Selected excerpt
-- Begin --

If you only had ten more years to live, would you do anything differently?
I very well might only have ten more years to live or even only ten more days. There is no expiration date printed on me anywhere. None of us really know when we will die, unless we take it upon ourselves to make that decision. All we know is that we will. Death is really the only certainty our lifeform is afforded.
One could look at this negatively. One could say, well, since I will die anyway, what’s the point? Some do and they choose to make that decision their own. I don’t have much respect for suicide except you have to hand it to those who succeed; they decided to be in control of their own death, which is more than the rest of us can say.
I don’t think death necessarily has to be a negative though. Some cultures view it as quite a positive thing; it means that you’ve moved onto something better. It doesn’t have to be a thing hanging over our heads that we dread and fret about. It’s inevitable. There’s no way to avoid it, so why worry about it? It’s like worrying about the sun burning out. The sun has a finite amount of fuel and when that’s exhausted, that’s the end for our little solar system. The sun will die just like we will. There’s nothing we can do to change it.

-- End --

Material
-- Begin --

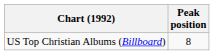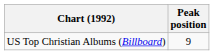US Top Christian Albums (Billboard) | Peak position: 8 -> 9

-- End --

Requirements
1 > Answer these questions about the essay on death, each in a few words:
(a) What does the essay call the only certainty our lifeform is afforded?
(b) According to some cultures, what does death mean?
(c) What happens to our little solar system once the sun's fuel is exhausted?
2 > Reproduce word for word the stretch of the essay on death from "One could look" through "us can say.".

Completed exercise
1 >
(a) Death.
(b) That you've moved onto something better.
(c) That's the end for it.

2 >
One could look at this negatively. One could say, well, since I will die anyway, what’s the point? Some do and they choose to make that decision their own. I don’t have much respect for suicide except you have to hand it to those who succeed; they decided to be in control of their own death, which is more than the rest of us can say.